> _REQUIRED WORK_
1. According to the press release on African weather monitoring, how many weather stations in Africa meet WMO observation requirements?
2. Please carry on the press release on African weather monitoring for a few more paragraphs in the same style.

> _EXTRACTED TEXT_
"""

Zain

Mobile Communications to Revolutionize African Weather Monitoring

·         Zain partners Global Humanitarian Forum, Ericsson and WMO to deploy up to 5,000 weather stations at cellular sites across Africa, where less than 300 are reporting today

 ·         “Weather Info for All” initiative will increase dissemination of weather information via mobile phones to users and communities, including remote farmers and fishermen
 
·         First 19 stations deployed more than double Lake Victoria region weather monitoring, where 5,000 people die every year due to storms and accidents
 
GENEVA, June 18, 2009 – The Global Humanitarian Forum and its President, former UN Secretary General Kofi Annan, together with mobile telecommunications company Zain, Ericsson, and the World Meteorological Organization (WMO), today announced a major initiative, dubbed “Weather Info for All”, to radically improve Africa’s weather monitoring network in the face of the growing impact of climate change.
 
A recent Global Humanitarian Forum report estimated that climate change is responsible for some 300,000 deaths each year and over 100 billion US dollars worth of economic losses, mainly because of shocks to health and agricultural productivity. Sub-Saharan Africa accounts for close to a quarter of these losses, and is the region at the most immediate risk of droughts and floods. Agricultural yields in some areas are expected to fall by 50% as early as 2020.
 
The Global Humanitarian Forum initiated this collaboration in response to Africa’s severe gap in weather information highlighted at the Forum’s first annual event. The members of the initiative will deploy 5,000 new weather observation stations across Africa, providing a massive increase in crucial information to predict and manage climate shocks.
Africa has a network eight times below the WMO minimum recommended standard, and less than 200 weather stations that meet WMO observation requirements, compared to several thousand each in Europe, North America, and parts of Asia. The 5,000 weather stations will be installed at new and existing mobile network sites throughout the continent over coming years, in what promises to save lives and bring increased economic opportunity to tens of millions of people.

"""

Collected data
"""

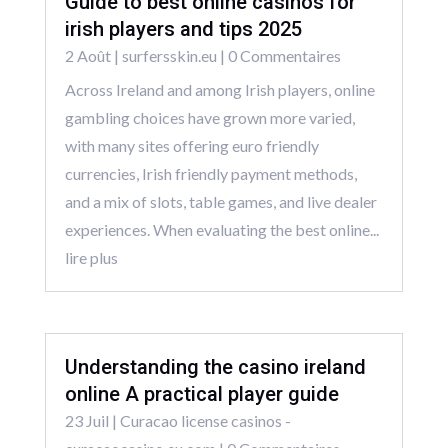
Guide to best online casinos for
irish players and tips 2025
2 Août
|
surfersskin.eu
| 0 Commentaires
Across Ireland and among Irish players, online
gambling choices have grown more varied,
with many sites offering euro friendly
currencies, Irish friendly payment methods,
and a mix of slots, table games, and live dealer
experiences. When evaluating the best online...
lire plus
Understanding the casino ireland
online A practical player guide
23 Juil
|
Curacao license casinos -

"""

> _TASK ANSWERS_
1. Fewer than 200.

2.
An innovative public-private partnership on a unique scale, the initiative relies on the core business of telecom. Zain, the leading operator on the African continent will host the weather equipment at mobile network sites being rolled out across Africa in coordination with Ericsson, the world’s leading provider of telecommunications equipment and services. Achieving the 5,000 target will require additional operator commitment and external financing.
 
The launch was held at the Global Platform for Disaster Risk Reduction, where Kofi Annan said:
“The world’s poorest are also the world’s most vulnerable when it comes to the impact of climate change, and the least equipped to deal with its consequences. Today you find cell phone towers in almost every part of Africa. We have never been able to establish weather monitoring on that scale, until now. This is a great example for twenty-first century collaborative humanitarian and development work between public and private sectors.”
 
The initial deployment, already begun in Zain networks, focuses on the area around Lake Victoria in Kenya, Tanzania and Uganda. The first 19 stations installed will double the weather monitoring capacity of the Lake region.
 
Zain CEO Saad Al Barrak commented:
“It is truly wonderful that many communities across Africa will now have accurate meteorological information readily available.  Here we can see how mobile communications can play a key role in helping to improve both the quality of life and safety for people in the remotest parts of the world.”       
 
Mobile networks provide the necessary connectivity, power and security to sustain the weather equipment. Through its Mobile Innovation Center in Africa, Ericsson will also develop mobile applications to help communicate weather information developed by national meteorological and hydrological services via mobile phones. Mobile operators will maintain the automatic weather stations and assist in the transmission of the data to national met services.
 
Also present at the launch, Carl-Henric Svanberg, President and CEO of Ericsson, said:
“The massive expansion of mobile networks in Africa is the perfect opportunity for the telecoms community to collaborate with national partners to strengthen weather networks and systems across the continent. As the leading provider of telecommunications in Africa for more than 100 years, we are in a unique position to help forge these kinds of partnerships. We look forward to having more operators come on board to realize the full impact of the initiative.”
 
Approximately 70% of Africans rely on farming for their livelihood, or close to 700 million people, and over 95% of Africa’s agriculture depends on rainfall. Changing weather patterns due to climate change render obsolete traditional knowledge relating to agriculture otherwise reliable for centuries, creating a great need for meteorological information.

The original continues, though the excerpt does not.